# Lyft App (Android) - No Audio Alerts



## Rob-DE (Jul 15, 2017)

I no longer receive audio alert when I have an incoming ride request. The request will popup on the screen but if I'm not looking at the screen, I won't know I have the request and I'll miss it. I've tried reinstalling the app, verifying it has access to audio, turning the volume up for all media... but it's just not working.

FYI - once accepting ride the NAV starts and the voice on the NAV works fine, so I know audio IS working.

Anyone else have issues with audio alerts for ride reqs and steps to resolve?

Thanks,
Rob


----------



## Showa50 (Nov 30, 2014)

The chime is tied to your alarm volume setting.


----------



## Rob-DE (Jul 15, 2017)

Showa50 said:


> The chime is tied to your alarm volume setting.


Thanks for that. Unfortunately, my alarm volume is maxed out. I hear my alarm in the morning and Uber pings are very loud.

I tried switching from Vibrate mode to normal Ring mode and my next Lyft ping was loud. But, staying in this mode, the next ping had no sound


----------



## R.Duck (Feb 26, 2018)

Rob-DE said:


> I no longer receive audio alert when I have an incoming ride request. The request will popup on the screen but if I'm not looking at the screen, I won't know I have the request and I'll miss it. I've tried reinstalling the app, verifying it has access to audio, turning the volume up for all media... but it's just not working.
> 
> FYI - once accepting ride the NAV starts and the voice on the NAV works fine, so I know audio IS working.
> 
> ...


Same problem here. Support told me it was a "known issue" and they're working on it.


----------



## GlenGreezy (Sep 21, 2015)

Turn off Bluetooth. I have the same problem on my iPhone when it is connected to Bluetooth audio notification goes away


----------



## R.Duck (Feb 26, 2018)

R.Duck said:


> Same problem here. Support told me it was a "known issue" and they're working on it.


Issue resolved in latest update.


----------



## MissAnne (Aug 9, 2017)

I get ping notifications but no voice on navigation


----------



## Ajaywill (Jul 4, 2017)

I had noticed this also recently. No audio ping on Lyft requests. I tried all of the same things you did...delete and re-install app, check all of my volume settings including the alarms, etc. Nothing worked. This last weekend, it started working again, so I think an app update fixed it, as was mentioned.


----------

━━━━━━━━━━

## Tasks to carry out
- a) In the Lyft audio alerts thread, which volume setting is the chime tied to?
- b) Reproduce word for word the part of the Lyft audio alerts thread that opens with the words containing "I had noticed" and closes with "as was mentioned.".

## Extracted entries
━━━━━━━━━━

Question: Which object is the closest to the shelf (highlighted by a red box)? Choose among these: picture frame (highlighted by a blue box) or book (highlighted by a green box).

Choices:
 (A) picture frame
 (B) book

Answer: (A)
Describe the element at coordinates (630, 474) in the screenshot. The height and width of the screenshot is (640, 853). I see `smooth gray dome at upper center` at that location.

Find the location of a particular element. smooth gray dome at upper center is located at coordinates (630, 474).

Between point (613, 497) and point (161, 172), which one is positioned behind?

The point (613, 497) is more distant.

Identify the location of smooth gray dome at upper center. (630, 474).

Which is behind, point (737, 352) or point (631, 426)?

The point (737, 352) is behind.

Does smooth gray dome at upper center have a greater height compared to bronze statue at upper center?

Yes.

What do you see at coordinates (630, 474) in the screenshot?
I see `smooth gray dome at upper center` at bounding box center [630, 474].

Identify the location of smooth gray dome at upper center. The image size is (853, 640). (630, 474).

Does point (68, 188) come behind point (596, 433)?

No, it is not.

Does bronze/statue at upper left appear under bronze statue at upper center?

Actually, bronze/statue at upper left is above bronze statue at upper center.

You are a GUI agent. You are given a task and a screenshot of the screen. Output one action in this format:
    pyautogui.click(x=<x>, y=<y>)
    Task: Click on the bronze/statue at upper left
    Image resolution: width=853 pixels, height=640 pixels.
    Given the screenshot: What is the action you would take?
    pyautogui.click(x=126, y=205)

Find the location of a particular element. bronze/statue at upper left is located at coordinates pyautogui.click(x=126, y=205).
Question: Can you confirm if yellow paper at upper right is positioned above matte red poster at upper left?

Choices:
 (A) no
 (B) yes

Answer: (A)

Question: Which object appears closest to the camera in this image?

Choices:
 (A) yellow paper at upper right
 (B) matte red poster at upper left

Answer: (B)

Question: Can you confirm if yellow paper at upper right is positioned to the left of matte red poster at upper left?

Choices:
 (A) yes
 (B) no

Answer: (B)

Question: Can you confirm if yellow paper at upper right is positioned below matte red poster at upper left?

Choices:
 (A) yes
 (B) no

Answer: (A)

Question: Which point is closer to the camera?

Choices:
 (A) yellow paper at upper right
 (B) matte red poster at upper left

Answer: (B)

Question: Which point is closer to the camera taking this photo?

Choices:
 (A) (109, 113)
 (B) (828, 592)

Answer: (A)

━━━━━━━━━━

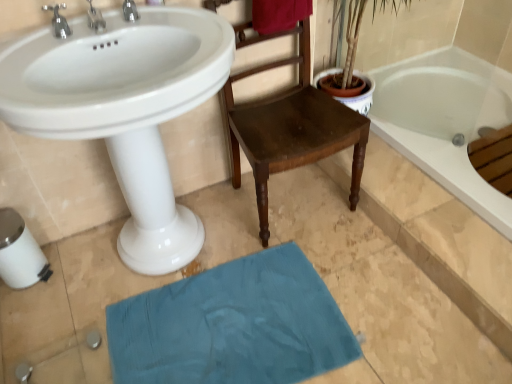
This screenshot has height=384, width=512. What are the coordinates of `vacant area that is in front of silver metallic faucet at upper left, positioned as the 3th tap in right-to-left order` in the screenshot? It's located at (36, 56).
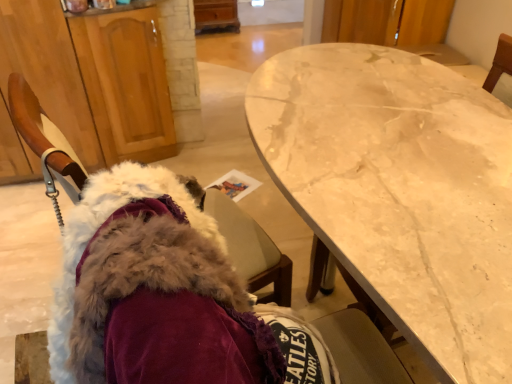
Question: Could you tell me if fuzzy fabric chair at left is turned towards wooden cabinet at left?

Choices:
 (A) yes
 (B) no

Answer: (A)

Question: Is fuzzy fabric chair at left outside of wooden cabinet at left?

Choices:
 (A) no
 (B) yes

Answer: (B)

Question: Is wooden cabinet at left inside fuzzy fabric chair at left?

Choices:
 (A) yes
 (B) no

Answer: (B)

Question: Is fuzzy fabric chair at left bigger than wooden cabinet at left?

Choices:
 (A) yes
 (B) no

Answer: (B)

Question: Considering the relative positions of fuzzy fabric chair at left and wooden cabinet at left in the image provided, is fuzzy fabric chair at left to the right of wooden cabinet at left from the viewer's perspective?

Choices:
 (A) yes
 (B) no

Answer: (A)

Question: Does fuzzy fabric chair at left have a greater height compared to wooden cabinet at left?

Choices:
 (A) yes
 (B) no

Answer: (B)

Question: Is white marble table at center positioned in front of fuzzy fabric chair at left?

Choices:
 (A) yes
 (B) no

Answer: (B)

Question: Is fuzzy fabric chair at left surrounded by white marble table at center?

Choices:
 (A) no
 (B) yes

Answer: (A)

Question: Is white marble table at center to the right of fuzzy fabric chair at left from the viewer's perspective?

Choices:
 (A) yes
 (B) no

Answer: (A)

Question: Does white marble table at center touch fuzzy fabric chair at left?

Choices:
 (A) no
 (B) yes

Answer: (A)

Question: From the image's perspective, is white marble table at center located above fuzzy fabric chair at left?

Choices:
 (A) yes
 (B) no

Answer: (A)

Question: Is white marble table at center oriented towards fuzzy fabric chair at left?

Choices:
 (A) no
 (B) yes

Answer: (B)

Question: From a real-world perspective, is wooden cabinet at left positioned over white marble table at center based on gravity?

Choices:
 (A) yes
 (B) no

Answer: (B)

━━━━━━━━━━

## Answers to the tasks
- a) The alarm volume setting.

- b)
I had noticed this also recently. No audio ping on Lyft requests. I tried all of the same things you did...delete and re-install app, check all of my volume settings including the alarms, etc. Nothing worked. This last weekend, it started working again, so I think an app update fixed it, as was mentioned.